[Saved entries]

####

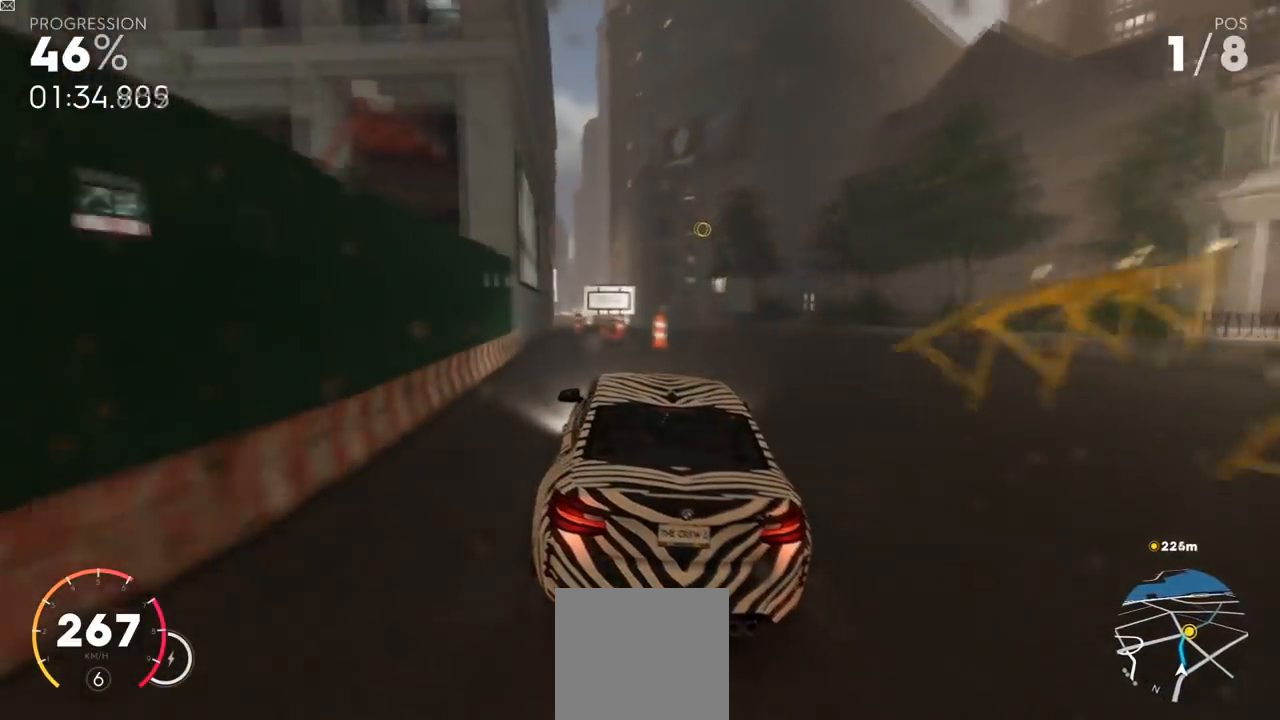
{"buttons": ["R2"], "left_stick": "center", "right_stick": "center", "events": [[150, "left_stick", "center"], [350, "left_stick", "up-right"], [467, "left_stick", "center"]]}
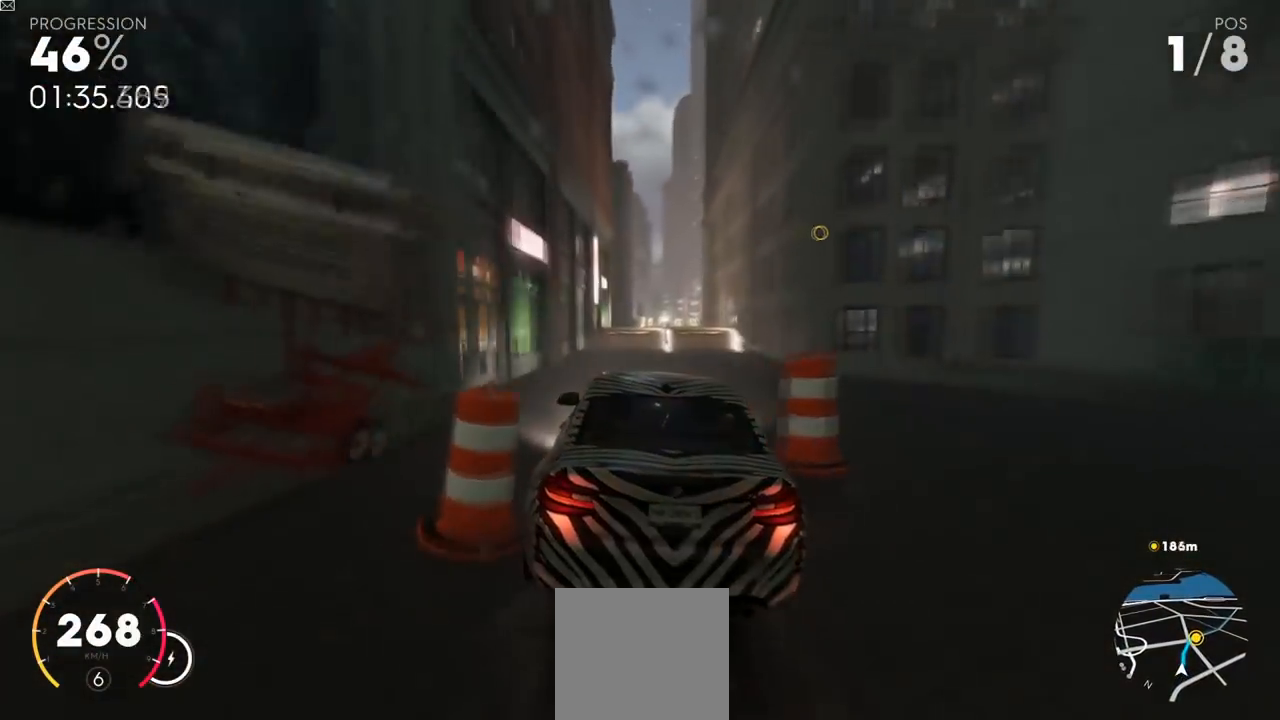
{"buttons": ["X"], "left_stick": "right", "right_stick": "center", "events": [[217, "X", "down"], [300, "left_stick", "right"], [384, "R2", "up"]]}
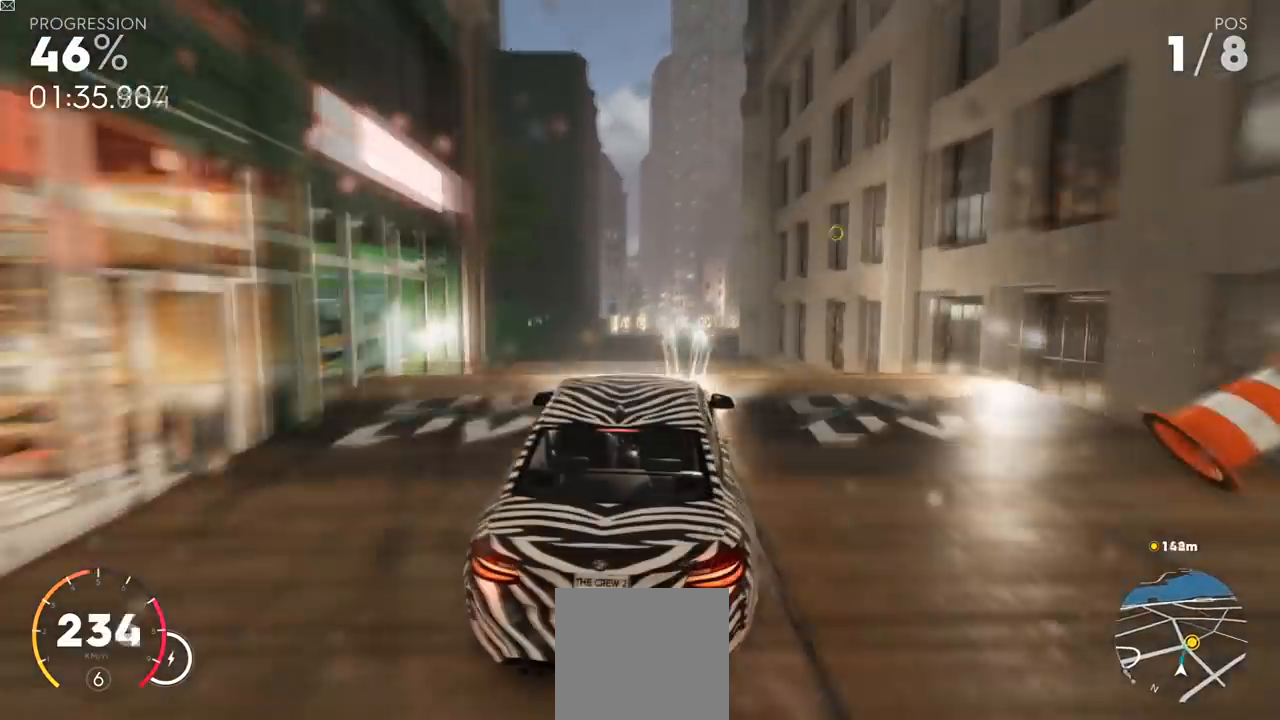
{"buttons": ["R2"], "left_stick": "up-right", "right_stick": "center", "events": [[100, "left_stick", "up-right"], [350, "X", "up"], [467, "R2", "down"]]}
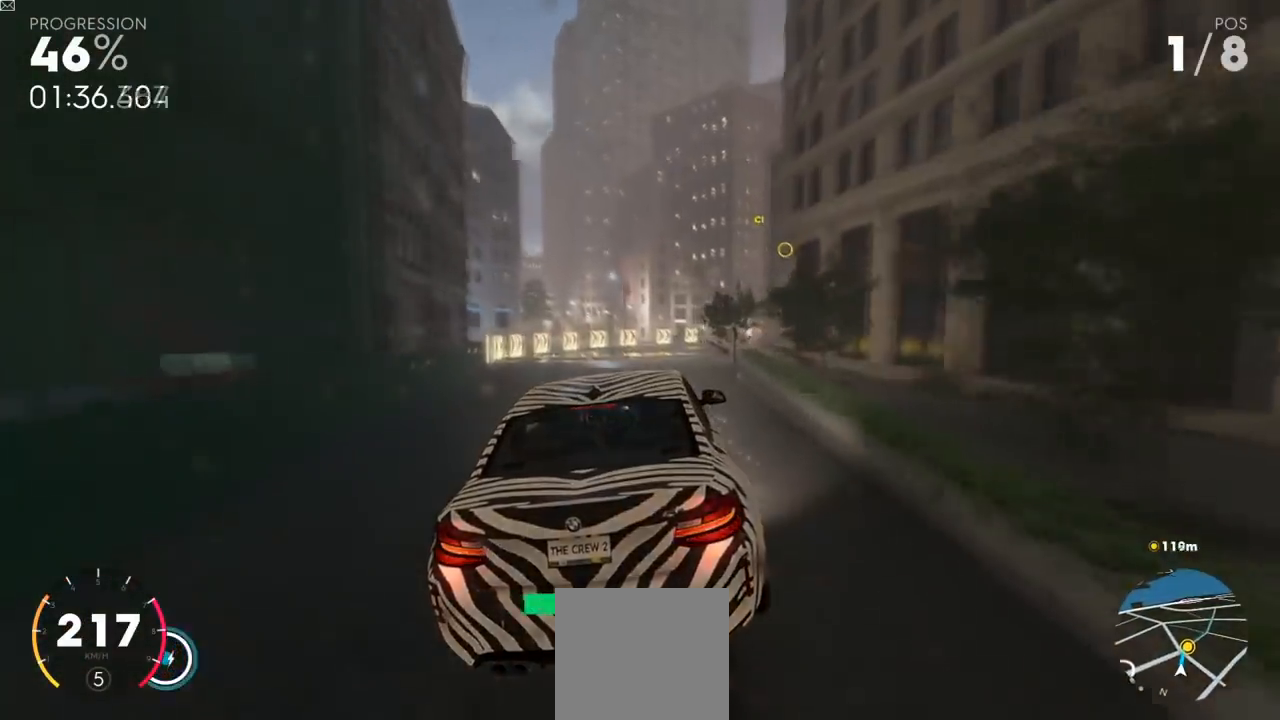
{"buttons": ["R2"], "left_stick": "up-right", "right_stick": "center", "events": []}
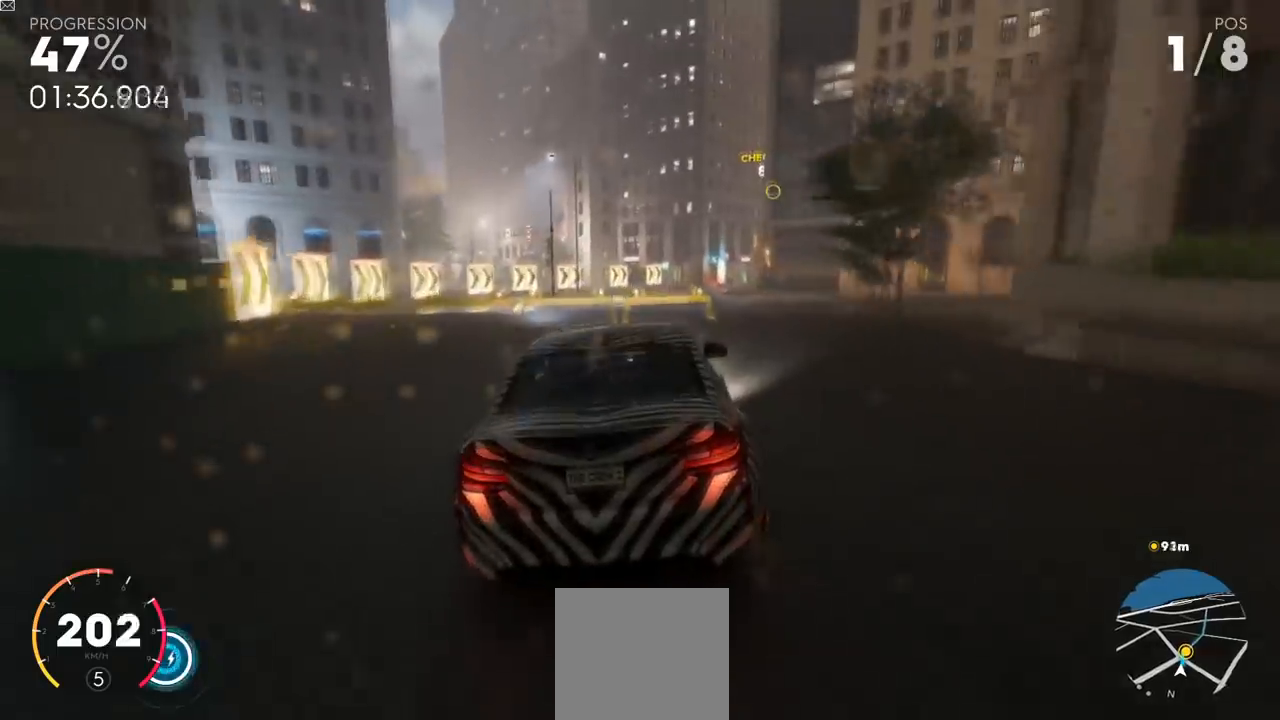
{"buttons": ["R2", "L3"], "left_stick": "up-right", "right_stick": "center", "events": [[183, "L3", "down"]]}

####

WORK ORDER: Could you return all of the entries above exactly, without any images?

RESULT FOR THIS EXERCISE:
{"buttons": ["R2"], "left_stick": "center", "right_stick": "center", "events": [[150, "left_stick", "center"], [350, "left_stick", "up-right"], [467, "left_stick", "center"]]}
{"buttons": ["X"], "left_stick": "right", "right_stick": "center", "events": [[217, "X", "down"], [300, "left_stick", "right"], [384, "R2", "up"]]}
{"buttons": ["R2"], "left_stick": "up-right", "right_stick": "center", "events": [[100, "left_stick", "up-right"], [350, "X", "up"], [467, "R2", "down"]]}
{"buttons": ["R2"], "left_stick": "up-right", "right_stick": "center", "events": []}
{"buttons": ["R2", "L3"], "left_stick": "up-right", "right_stick": "center", "events": [[183, "L3", "down"]]}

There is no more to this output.